Abstract
Introduction: Obesity is a disease of high interest in public health of multifactorial etiology. It is necessary to know the own environmental aspects of each region that contribute to the development to this disease. The aim was to evaluate the association between diverse demographic and psychosocial factors in childhood and adulthood with having weight excess in the present in a Colombian population.

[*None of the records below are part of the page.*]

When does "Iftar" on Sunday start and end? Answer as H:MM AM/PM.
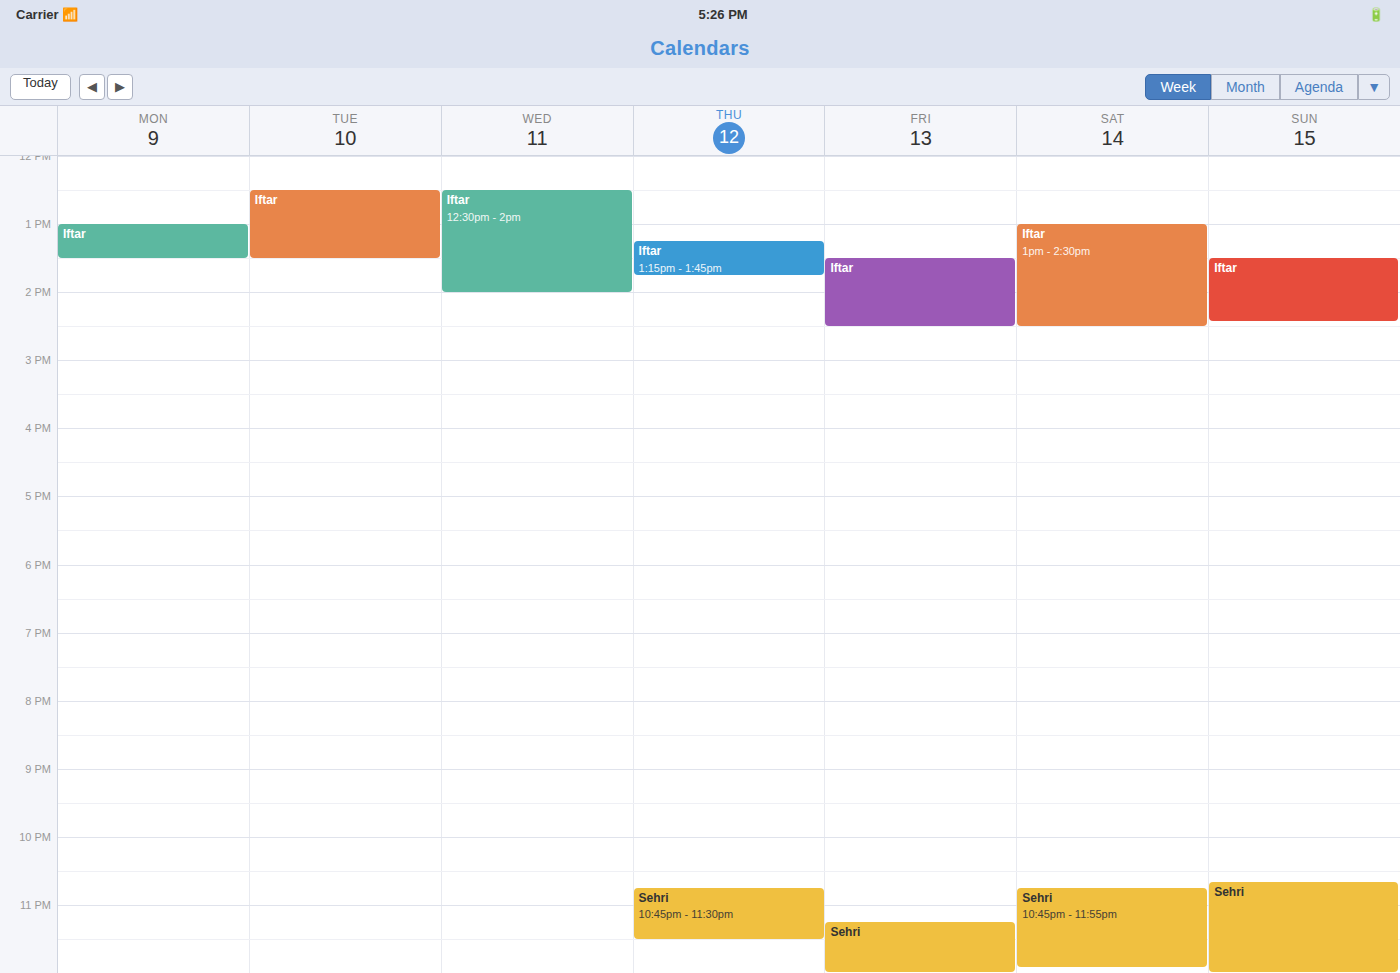
1:30 PM to 2:25 PMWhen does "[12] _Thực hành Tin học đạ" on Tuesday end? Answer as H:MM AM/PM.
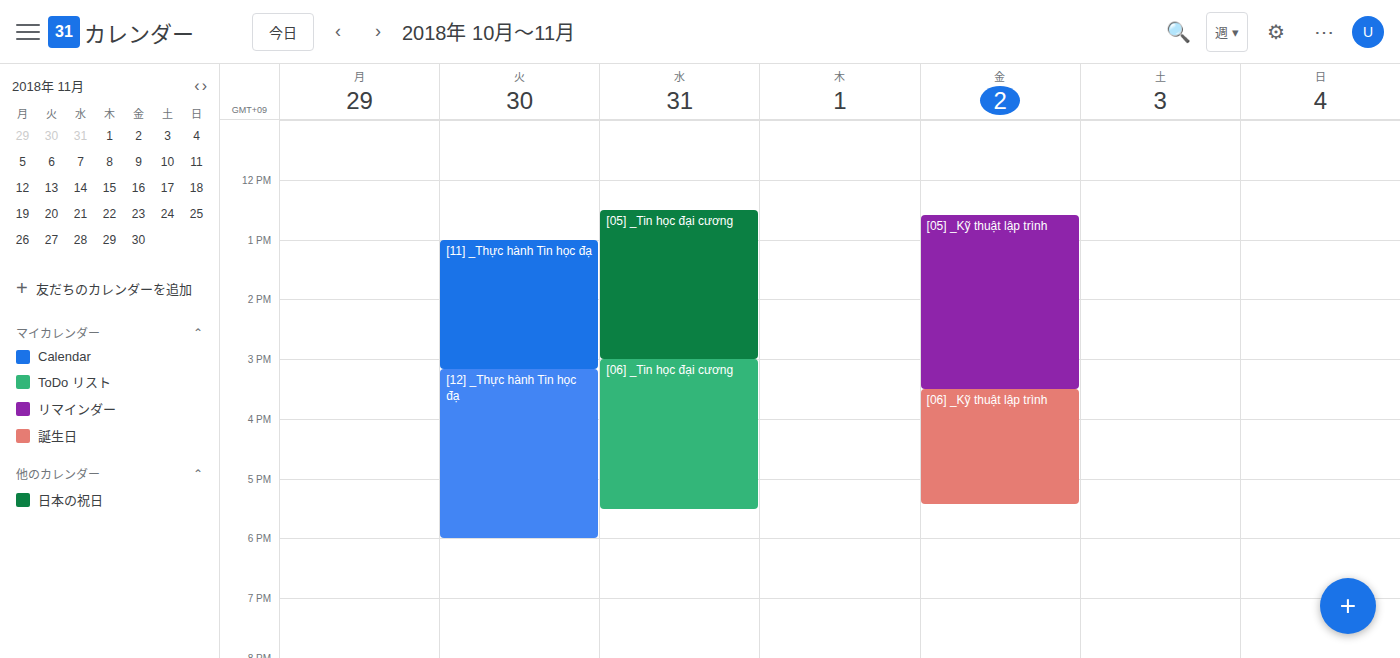
6:00 PMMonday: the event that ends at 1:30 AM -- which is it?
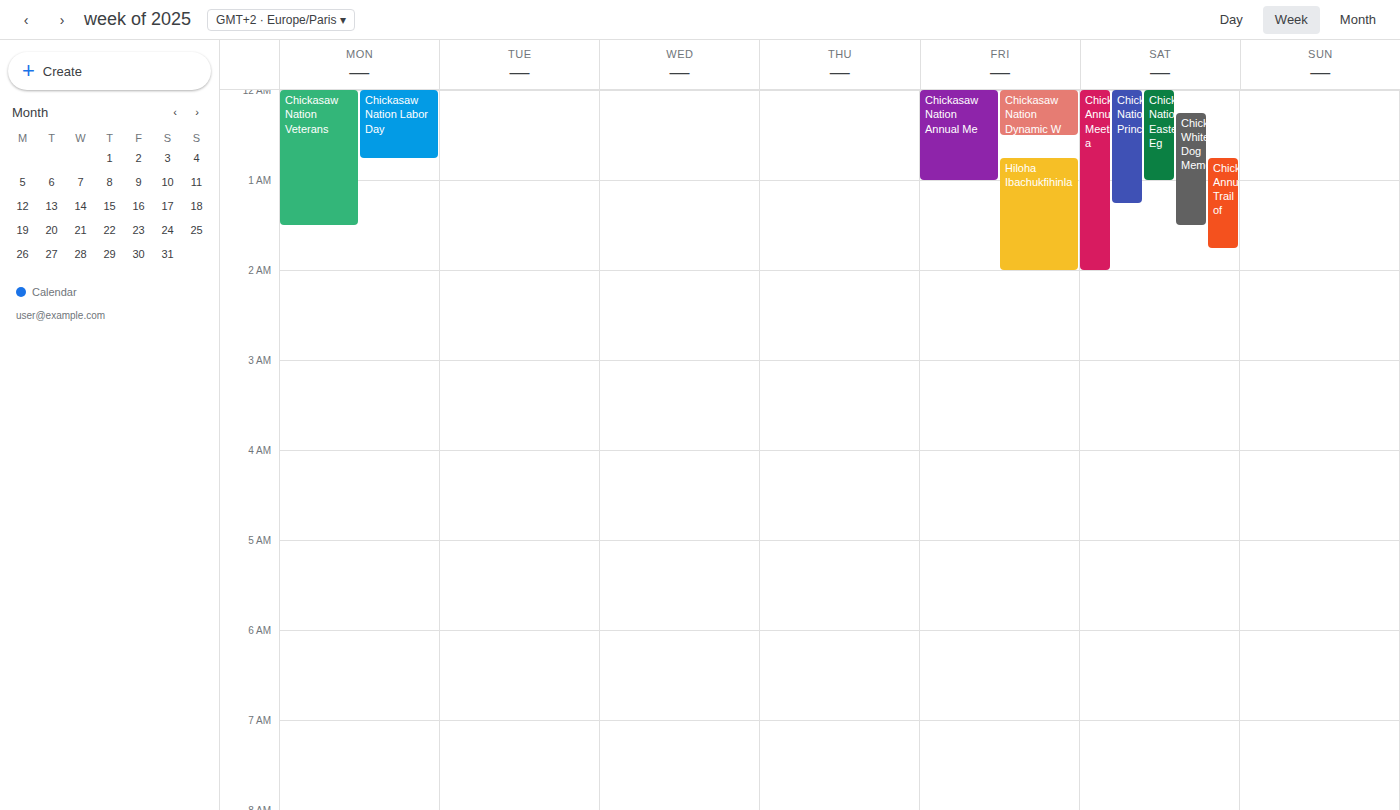
"Chickasaw Nation Veterans"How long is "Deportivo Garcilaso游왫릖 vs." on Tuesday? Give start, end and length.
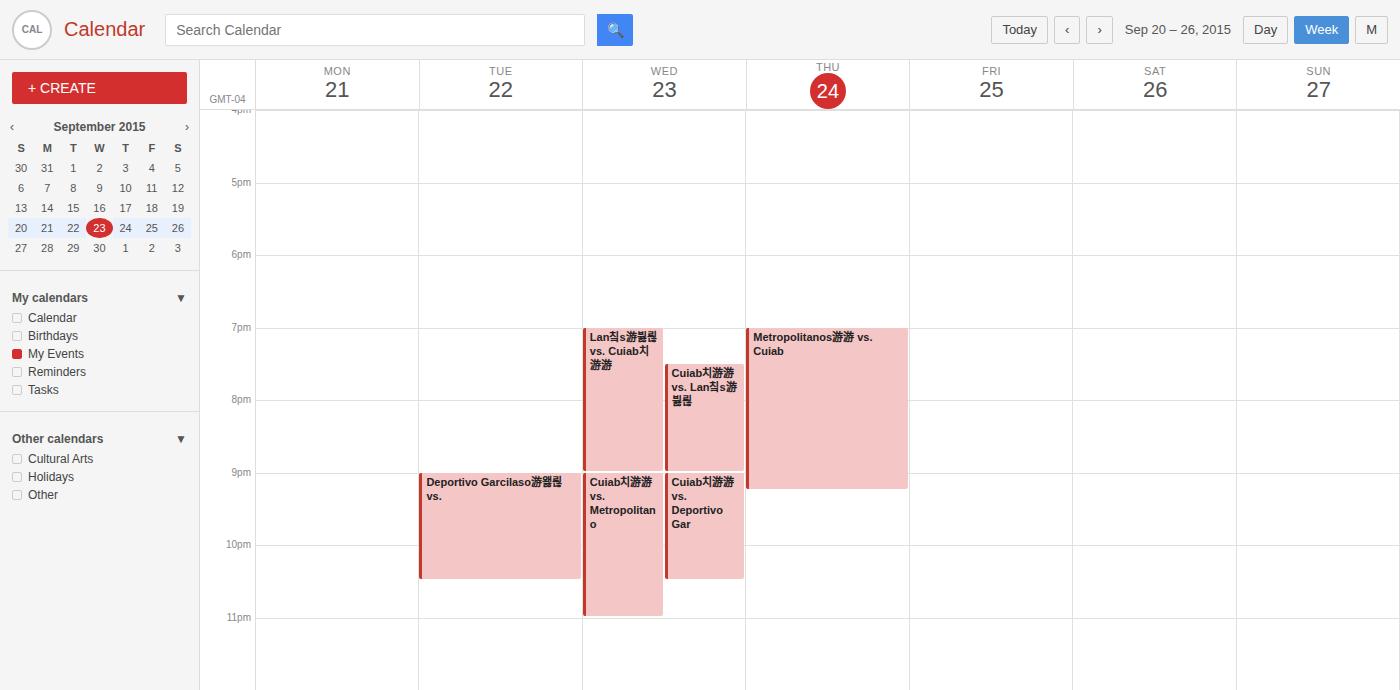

Materials and methods: We conducted a descriptive cross-sectional study. An electronic poll that evaluated demographic variables, childhood conditions and actual habits was applied to subjects older than 18 years who were attending to FOSCAL Hospital as patients or companions. We excluded people with cognitive deficiency, involuntary weight loss of 10 % or more and pregnant women.
Results: 490 participants were included in the analysis with a mean age of 31.4±15 years; 58.8 % were women and 91.4 % came from urban area. 44.8 % of the participants had weight excess (32.6 % had overweight and 12.2 % had obesity). We found association between actual age (OR: 1.11; CI 95 %: 1.04-1.19; p=0.0.002), weight achieved at the age of 18 (OR: 1.10; CI 95 %: 1.06-1.15; p<0.001) and have lived in a residential unit during childhood (OR: 0.40; CI 95 %: 0.18-0.88; p<0.001) with having weight excess in the present. A weight gain of 0.35 kg per year of life was documented. Other findings such as alcohol and psychoactive substances as well as weekly performed physical activity, were not associated.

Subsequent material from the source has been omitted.